ABSTRACT

‘Protestantism lay at the core of British national identity’, and it was the Protestant religion which, as Linda Colley has shown, helped to forge the nation in the century before Victoria’s accession to the throne. 2 Irish Protestants felt themselves to be an integral part of the nation so forged. The anti-Catholicism which helped to define and fuel that Protestantism had even older roots, of course, in the Marian persecutions, the Spanish Armada, the Glorious Revolution. For Irish Protestants, the siege of Derry and the Battle of the Boyne were outstandingly important chapters in their heritage. While constitutionally Catholics had been admitted to the political nation in 1829, anti-Catholicism lived on. In 1900 the Revd C.H. Kelly proclaimed: ‘With all the experience of long ages Popery has not improved; with all the religious and civil liberty granted to its Church in this Empire, it is still the foe of true liberty, of free speech, of private judgement’. 3 Kelly was not an Irish Protestant; he was an ex-President of the English Wesleyan Conference, and newly appointed Chairman of the National Council of Evangelical Free Churches in Britain.
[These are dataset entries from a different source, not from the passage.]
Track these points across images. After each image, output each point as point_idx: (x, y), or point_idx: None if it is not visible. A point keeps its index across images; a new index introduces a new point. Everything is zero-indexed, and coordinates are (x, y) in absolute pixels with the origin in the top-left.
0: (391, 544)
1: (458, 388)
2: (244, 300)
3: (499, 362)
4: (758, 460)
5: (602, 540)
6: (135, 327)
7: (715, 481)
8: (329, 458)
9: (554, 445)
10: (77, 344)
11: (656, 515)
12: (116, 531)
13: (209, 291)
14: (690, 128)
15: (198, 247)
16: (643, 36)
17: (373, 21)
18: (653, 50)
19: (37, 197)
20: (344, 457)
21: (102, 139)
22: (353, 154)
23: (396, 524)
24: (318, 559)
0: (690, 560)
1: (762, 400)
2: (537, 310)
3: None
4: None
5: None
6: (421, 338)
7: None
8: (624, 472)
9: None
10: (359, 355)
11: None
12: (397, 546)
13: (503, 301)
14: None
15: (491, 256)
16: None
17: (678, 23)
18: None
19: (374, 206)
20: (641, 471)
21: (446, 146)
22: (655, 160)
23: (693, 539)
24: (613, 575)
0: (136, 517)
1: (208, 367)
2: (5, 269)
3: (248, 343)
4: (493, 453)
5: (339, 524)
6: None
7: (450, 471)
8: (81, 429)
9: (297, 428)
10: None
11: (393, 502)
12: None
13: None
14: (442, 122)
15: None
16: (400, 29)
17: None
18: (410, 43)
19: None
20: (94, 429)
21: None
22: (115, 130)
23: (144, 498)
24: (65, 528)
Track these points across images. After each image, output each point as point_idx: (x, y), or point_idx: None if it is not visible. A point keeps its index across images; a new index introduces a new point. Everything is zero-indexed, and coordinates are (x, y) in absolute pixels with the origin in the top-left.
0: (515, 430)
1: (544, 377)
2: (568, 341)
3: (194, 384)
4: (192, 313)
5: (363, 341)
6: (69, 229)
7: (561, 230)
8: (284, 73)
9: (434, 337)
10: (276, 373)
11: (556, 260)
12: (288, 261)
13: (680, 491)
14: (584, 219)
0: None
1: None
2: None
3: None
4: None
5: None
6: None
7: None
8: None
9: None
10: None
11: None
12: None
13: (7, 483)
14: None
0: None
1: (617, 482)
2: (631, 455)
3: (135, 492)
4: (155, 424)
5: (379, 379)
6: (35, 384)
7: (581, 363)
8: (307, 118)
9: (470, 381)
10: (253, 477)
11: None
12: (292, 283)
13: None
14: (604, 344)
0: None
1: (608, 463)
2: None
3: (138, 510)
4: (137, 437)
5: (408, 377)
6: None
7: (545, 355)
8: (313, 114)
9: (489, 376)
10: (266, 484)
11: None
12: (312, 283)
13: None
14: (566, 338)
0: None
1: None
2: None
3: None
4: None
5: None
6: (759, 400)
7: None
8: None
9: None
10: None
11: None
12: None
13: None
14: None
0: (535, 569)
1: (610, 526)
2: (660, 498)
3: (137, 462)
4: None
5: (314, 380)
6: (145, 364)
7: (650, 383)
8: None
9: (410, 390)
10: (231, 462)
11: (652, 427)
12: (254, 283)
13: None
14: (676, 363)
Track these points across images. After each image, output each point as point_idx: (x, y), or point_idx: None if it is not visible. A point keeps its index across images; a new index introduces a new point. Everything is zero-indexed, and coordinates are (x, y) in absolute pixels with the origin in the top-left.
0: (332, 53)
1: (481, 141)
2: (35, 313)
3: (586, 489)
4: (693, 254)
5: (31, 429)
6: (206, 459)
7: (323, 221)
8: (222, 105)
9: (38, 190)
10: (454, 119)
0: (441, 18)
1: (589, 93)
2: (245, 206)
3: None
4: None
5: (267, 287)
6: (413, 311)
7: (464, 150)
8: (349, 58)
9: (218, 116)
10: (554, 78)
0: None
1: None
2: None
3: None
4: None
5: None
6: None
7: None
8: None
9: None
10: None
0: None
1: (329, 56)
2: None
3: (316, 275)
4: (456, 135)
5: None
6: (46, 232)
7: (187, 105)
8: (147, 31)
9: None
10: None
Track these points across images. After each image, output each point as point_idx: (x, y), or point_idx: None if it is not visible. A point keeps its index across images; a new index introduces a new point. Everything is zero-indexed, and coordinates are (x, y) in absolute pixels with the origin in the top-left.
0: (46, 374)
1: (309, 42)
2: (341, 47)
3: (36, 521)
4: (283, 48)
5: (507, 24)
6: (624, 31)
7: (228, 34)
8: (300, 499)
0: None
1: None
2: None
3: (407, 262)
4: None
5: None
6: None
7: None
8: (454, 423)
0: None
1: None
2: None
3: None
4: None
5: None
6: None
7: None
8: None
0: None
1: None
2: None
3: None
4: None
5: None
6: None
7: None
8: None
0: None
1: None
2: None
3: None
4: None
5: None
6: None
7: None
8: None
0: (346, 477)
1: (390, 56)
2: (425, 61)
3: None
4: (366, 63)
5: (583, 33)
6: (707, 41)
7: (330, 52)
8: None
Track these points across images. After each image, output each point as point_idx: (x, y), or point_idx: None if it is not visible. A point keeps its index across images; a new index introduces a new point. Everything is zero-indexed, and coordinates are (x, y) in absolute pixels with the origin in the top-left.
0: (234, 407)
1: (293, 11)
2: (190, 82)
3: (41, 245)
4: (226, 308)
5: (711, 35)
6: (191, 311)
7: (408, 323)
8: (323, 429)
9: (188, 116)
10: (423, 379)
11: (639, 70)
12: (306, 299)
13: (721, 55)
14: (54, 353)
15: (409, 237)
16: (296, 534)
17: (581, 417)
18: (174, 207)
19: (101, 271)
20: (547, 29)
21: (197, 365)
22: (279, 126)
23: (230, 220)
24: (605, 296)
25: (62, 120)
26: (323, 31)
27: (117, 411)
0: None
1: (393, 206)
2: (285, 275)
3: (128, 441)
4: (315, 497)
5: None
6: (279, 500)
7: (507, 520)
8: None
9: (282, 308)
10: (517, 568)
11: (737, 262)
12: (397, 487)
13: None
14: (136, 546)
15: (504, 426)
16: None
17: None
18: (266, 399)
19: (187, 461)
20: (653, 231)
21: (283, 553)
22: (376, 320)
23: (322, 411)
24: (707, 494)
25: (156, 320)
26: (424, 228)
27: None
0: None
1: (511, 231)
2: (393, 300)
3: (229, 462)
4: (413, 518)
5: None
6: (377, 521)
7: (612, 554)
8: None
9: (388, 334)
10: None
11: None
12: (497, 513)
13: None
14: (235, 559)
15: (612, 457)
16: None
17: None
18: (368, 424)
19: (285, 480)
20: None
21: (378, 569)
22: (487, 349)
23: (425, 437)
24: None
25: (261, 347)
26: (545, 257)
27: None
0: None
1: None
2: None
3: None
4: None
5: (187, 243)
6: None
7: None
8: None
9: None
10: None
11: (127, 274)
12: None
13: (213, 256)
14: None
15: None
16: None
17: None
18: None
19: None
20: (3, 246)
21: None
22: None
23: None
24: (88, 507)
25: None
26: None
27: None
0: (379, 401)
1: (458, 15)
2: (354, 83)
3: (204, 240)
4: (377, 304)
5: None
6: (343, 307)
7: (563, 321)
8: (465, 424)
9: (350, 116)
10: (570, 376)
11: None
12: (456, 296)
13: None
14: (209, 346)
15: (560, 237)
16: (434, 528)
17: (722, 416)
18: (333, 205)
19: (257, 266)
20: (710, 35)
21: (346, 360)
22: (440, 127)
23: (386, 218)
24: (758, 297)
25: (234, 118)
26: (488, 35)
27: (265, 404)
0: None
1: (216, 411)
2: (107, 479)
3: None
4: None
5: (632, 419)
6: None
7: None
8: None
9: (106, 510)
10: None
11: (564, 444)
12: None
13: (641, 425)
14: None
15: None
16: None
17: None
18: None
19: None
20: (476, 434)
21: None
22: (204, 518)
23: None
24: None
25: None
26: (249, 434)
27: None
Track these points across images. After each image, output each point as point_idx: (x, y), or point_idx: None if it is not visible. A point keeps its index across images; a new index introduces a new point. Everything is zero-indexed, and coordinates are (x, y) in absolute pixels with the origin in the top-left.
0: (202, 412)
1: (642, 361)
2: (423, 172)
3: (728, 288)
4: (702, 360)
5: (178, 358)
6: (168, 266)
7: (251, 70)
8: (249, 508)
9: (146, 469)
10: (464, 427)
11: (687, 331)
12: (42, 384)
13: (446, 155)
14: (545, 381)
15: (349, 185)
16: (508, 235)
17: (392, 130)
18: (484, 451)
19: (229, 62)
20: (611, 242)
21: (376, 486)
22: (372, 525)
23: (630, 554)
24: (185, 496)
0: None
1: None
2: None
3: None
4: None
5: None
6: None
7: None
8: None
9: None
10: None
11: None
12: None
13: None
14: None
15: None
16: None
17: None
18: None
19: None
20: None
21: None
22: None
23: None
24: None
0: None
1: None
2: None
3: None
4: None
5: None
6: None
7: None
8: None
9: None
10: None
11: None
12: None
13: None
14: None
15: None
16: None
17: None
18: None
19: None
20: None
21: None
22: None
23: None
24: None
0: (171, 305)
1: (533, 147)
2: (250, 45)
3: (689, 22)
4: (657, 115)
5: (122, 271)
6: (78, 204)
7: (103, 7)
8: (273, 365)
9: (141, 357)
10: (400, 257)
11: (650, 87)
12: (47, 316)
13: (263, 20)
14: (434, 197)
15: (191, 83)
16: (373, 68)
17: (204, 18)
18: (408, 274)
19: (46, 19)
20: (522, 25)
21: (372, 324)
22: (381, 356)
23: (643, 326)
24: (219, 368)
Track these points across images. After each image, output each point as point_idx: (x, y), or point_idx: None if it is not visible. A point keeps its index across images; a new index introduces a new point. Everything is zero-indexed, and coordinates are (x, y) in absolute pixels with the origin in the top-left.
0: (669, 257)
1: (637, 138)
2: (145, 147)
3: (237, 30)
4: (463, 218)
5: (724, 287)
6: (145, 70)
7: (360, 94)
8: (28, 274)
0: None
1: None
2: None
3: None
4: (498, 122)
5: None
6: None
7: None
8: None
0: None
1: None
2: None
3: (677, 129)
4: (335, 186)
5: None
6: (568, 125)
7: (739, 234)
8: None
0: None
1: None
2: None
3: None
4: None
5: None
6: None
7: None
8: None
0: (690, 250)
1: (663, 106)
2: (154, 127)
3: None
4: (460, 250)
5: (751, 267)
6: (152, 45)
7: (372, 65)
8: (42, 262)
Irish evangelicals (that is, most Irish Protestants), like English ones, continued to mistrust the Church of Rome. As Edward Norman has pointed out, ‘through the seventeenth and eighteenth centuries, and then from the Gordon Riots of 1780 until well into the present century, there were anti-Catholic disturbances in Britain’. 4 The cry of ‘No Popery’ was not confined to Irish Protestants, though they continued to raise it for much longer than Protestants in the rest of the British Isles. In Ireland a potent mix of religion and politics — particularly in Ulster - ensured that their anti-Catholicism was part of a living and developing tradition. Throughout the nineteenth and twentieth centuries, further names have been added to their roll-call of martyrs, and further episodes have kept alive their very real and widely held feelings of anti-Catholicism.